_AIM OF THE TASK_
The data should be restated word for word, in full.

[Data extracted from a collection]
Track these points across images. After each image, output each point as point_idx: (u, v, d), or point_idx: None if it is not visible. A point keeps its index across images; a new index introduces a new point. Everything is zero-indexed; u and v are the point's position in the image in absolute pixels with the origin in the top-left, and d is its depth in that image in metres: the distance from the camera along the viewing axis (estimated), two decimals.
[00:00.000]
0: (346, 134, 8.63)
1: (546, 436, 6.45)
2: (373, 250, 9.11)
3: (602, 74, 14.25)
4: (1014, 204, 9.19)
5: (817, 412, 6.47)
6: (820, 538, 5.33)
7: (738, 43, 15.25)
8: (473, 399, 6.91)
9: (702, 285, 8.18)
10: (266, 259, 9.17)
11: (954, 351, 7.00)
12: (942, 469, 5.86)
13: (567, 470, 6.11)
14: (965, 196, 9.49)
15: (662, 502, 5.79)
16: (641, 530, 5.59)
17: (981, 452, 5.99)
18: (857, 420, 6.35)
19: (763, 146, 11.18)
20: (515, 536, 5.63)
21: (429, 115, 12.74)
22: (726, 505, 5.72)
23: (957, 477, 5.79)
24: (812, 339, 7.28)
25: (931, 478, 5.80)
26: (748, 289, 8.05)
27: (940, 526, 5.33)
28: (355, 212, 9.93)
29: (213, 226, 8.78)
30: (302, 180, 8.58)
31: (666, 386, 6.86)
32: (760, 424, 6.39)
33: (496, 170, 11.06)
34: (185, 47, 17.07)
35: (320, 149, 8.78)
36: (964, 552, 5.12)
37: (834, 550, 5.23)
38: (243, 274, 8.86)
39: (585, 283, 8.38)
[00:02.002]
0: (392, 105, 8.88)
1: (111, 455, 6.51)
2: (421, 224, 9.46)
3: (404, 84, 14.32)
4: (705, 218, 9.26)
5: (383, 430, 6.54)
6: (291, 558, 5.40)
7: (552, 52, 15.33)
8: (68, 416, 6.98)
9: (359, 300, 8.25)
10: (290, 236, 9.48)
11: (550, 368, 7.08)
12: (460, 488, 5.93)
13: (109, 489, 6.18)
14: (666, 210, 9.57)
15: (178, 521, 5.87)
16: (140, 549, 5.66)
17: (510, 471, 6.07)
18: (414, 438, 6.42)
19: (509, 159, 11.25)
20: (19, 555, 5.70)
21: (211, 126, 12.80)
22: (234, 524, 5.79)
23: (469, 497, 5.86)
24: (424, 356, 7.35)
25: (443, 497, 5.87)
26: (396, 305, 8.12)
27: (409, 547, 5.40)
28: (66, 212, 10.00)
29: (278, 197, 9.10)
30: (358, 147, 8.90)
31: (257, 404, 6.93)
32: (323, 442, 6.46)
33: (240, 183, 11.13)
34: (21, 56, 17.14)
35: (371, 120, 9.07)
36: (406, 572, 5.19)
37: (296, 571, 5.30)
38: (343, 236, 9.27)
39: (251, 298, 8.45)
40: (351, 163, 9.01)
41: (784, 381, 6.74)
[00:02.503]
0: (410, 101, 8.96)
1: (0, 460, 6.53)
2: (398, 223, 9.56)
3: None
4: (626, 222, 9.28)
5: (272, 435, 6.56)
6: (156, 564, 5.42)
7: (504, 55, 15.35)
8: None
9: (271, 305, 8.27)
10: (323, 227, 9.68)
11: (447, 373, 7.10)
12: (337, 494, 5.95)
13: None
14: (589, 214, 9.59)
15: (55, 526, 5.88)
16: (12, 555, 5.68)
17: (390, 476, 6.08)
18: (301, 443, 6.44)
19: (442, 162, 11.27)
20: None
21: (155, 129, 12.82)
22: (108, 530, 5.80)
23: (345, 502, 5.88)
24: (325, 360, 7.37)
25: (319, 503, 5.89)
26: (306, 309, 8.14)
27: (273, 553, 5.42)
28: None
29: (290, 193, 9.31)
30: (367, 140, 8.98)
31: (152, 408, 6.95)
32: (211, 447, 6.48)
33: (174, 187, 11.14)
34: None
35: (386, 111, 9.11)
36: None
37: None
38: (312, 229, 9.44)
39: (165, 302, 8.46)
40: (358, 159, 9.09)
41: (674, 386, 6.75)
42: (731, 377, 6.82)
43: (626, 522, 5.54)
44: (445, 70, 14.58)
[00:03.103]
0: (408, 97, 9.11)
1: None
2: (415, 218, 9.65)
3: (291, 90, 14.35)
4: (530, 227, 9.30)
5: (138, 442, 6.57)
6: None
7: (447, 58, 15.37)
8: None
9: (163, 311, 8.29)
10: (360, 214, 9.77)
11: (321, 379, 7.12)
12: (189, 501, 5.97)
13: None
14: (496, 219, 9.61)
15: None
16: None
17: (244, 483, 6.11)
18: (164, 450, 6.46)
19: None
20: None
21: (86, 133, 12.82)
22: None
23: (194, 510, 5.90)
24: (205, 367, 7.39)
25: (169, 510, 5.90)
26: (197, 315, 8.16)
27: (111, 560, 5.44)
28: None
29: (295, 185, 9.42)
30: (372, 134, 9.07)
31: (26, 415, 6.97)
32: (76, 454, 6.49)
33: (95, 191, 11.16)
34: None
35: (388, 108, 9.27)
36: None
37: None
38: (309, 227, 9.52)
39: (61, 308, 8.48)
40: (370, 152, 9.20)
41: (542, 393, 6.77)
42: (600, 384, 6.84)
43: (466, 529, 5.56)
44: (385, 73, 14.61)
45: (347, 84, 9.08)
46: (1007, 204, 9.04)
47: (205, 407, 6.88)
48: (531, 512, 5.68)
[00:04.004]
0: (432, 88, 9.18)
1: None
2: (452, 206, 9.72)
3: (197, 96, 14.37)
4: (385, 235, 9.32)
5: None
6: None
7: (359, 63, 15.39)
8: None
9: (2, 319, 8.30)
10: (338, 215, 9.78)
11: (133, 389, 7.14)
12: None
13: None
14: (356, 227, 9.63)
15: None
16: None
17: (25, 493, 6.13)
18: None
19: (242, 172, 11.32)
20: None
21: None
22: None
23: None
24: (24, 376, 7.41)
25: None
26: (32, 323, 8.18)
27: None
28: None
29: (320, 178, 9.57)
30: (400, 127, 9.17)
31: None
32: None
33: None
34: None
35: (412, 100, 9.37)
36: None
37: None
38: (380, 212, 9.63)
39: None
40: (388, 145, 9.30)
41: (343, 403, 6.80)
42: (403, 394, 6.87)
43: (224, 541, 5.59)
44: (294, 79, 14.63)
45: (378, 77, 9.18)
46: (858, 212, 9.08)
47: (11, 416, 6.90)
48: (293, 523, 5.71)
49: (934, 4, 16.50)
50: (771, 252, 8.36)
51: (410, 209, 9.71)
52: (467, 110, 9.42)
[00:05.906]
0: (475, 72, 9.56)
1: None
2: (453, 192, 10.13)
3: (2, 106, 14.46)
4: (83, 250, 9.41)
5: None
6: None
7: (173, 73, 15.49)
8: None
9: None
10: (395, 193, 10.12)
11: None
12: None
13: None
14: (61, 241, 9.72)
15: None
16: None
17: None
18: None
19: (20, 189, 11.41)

_OUTPUT_
Track these points across images. After each image, output each point as point_idx: (u, v, d), or point_idx: None if it is not visible. A point keeps its index across images; a new index introduces a new point. Everything is zero-indexed; u and v are the point's position in the image in absolute pixels with the origin in the top-left, and d is its depth in that image in metres: the distance from the camera along the viewing axis (estimated), two decimals.
[00:00.000]
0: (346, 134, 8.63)
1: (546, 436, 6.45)
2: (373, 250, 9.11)
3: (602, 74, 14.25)
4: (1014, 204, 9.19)
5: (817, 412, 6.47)
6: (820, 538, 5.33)
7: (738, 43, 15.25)
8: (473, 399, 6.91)
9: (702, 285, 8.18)
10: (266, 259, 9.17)
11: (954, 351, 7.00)
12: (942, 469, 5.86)
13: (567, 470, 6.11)
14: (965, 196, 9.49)
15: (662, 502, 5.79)
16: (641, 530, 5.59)
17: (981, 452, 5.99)
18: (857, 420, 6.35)
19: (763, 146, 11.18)
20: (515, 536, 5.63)
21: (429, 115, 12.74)
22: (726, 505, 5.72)
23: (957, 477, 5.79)
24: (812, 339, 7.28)
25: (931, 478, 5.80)
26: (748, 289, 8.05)
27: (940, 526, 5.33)
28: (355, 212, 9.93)
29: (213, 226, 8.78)
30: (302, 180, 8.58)
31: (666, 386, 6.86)
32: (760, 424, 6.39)
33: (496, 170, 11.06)
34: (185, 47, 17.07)
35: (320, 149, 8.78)
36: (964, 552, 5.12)
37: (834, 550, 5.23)
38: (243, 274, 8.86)
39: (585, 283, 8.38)
[00:02.002]
0: (392, 105, 8.88)
1: (111, 455, 6.51)
2: (421, 224, 9.46)
3: (404, 84, 14.32)
4: (705, 218, 9.26)
5: (383, 430, 6.54)
6: (291, 558, 5.40)
7: (552, 52, 15.33)
8: (68, 416, 6.98)
9: (359, 300, 8.25)
10: (290, 236, 9.48)
11: (550, 368, 7.08)
12: (460, 488, 5.93)
13: (109, 489, 6.18)
14: (666, 210, 9.57)
15: (178, 521, 5.87)
16: (140, 549, 5.66)
17: (510, 471, 6.07)
18: (414, 438, 6.42)
19: (509, 159, 11.25)
20: (19, 555, 5.70)
21: (211, 126, 12.80)
22: (234, 524, 5.79)
23: (469, 497, 5.86)
24: (424, 356, 7.35)
25: (443, 497, 5.87)
26: (396, 305, 8.12)
27: (409, 547, 5.40)
28: (66, 212, 10.00)
29: (278, 197, 9.10)
30: (358, 147, 8.90)
31: (257, 404, 6.93)
32: (323, 442, 6.46)
33: (240, 183, 11.13)
34: (21, 56, 17.14)
35: (371, 120, 9.07)
36: (406, 572, 5.19)
37: (296, 571, 5.30)
38: (343, 236, 9.27)
39: (251, 298, 8.45)
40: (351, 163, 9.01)
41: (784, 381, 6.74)
[00:02.503]
0: (410, 101, 8.96)
1: (0, 460, 6.53)
2: (398, 223, 9.56)
3: None
4: (626, 222, 9.28)
5: (272, 435, 6.56)
6: (156, 564, 5.42)
7: (504, 55, 15.35)
8: None
9: (271, 305, 8.27)
10: (323, 227, 9.68)
11: (447, 373, 7.10)
12: (337, 494, 5.95)
13: None
14: (589, 214, 9.59)
15: (55, 526, 5.88)
16: (12, 555, 5.68)
17: (390, 476, 6.08)
18: (301, 443, 6.44)
19: (442, 162, 11.27)
20: None
21: (155, 129, 12.82)
22: (108, 530, 5.80)
23: (345, 502, 5.88)
24: (325, 360, 7.37)
25: (319, 503, 5.89)
26: (306, 309, 8.14)
27: (273, 553, 5.42)
28: None
29: (290, 193, 9.31)
30: (367, 140, 8.98)
31: (152, 408, 6.95)
32: (211, 447, 6.48)
33: (174, 187, 11.14)
34: None
35: (386, 111, 9.11)
36: None
37: None
38: (312, 229, 9.44)
39: (165, 302, 8.46)
40: (358, 159, 9.09)
41: (674, 386, 6.75)
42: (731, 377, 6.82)
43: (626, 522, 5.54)
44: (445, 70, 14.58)
[00:03.103]
0: (408, 97, 9.11)
1: None
2: (415, 218, 9.65)
3: (291, 90, 14.35)
4: (530, 227, 9.30)
5: (138, 442, 6.57)
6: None
7: (447, 58, 15.37)
8: None
9: (163, 311, 8.29)
10: (360, 214, 9.77)
11: (321, 379, 7.12)
12: (189, 501, 5.97)
13: None
14: (496, 219, 9.61)
15: None
16: None
17: (244, 483, 6.11)
18: (164, 450, 6.46)
19: None
20: None
21: (86, 133, 12.82)
22: None
23: (194, 510, 5.90)
24: (205, 367, 7.39)
25: (169, 510, 5.90)
26: (197, 315, 8.16)
27: (111, 560, 5.44)
28: None
29: (295, 185, 9.42)
30: (372, 134, 9.07)
31: (26, 415, 6.97)
32: (76, 454, 6.49)
33: (95, 191, 11.16)
34: None
35: (388, 108, 9.27)
36: None
37: None
38: (309, 227, 9.52)
39: (61, 308, 8.48)
40: (370, 152, 9.20)
41: (542, 393, 6.77)
42: (600, 384, 6.84)
43: (466, 529, 5.56)
44: (385, 73, 14.61)
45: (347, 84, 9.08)
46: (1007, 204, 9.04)
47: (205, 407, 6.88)
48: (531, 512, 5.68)
[00:04.004]
0: (432, 88, 9.18)
1: None
2: (452, 206, 9.72)
3: (197, 96, 14.37)
4: (385, 235, 9.32)
5: None
6: None
7: (359, 63, 15.39)
8: None
9: (2, 319, 8.30)
10: (338, 215, 9.78)
11: (133, 389, 7.14)
12: None
13: None
14: (356, 227, 9.63)
15: None
16: None
17: (25, 493, 6.13)
18: None
19: (242, 172, 11.32)
20: None
21: None
22: None
23: None
24: (24, 376, 7.41)
25: None
26: (32, 323, 8.18)
27: None
28: None
29: (320, 178, 9.57)
30: (400, 127, 9.17)
31: None
32: None
33: None
34: None
35: (412, 100, 9.37)
36: None
37: None
38: (380, 212, 9.63)
39: None
40: (388, 145, 9.30)
41: (343, 403, 6.80)
42: (403, 394, 6.87)
43: (224, 541, 5.59)
44: (294, 79, 14.63)
45: (378, 77, 9.18)
46: (858, 212, 9.08)
47: (11, 416, 6.90)
48: (293, 523, 5.71)
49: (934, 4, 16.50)
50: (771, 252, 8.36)
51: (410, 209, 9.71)
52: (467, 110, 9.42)
[00:05.906]
0: (475, 72, 9.56)
1: None
2: (453, 192, 10.13)
3: (2, 106, 14.46)
4: (83, 250, 9.41)
5: None
6: None
7: (173, 73, 15.49)
8: None
9: None
10: (395, 193, 10.12)
11: None
12: None
13: None
14: (61, 241, 9.72)
15: None
16: None
17: None
18: None
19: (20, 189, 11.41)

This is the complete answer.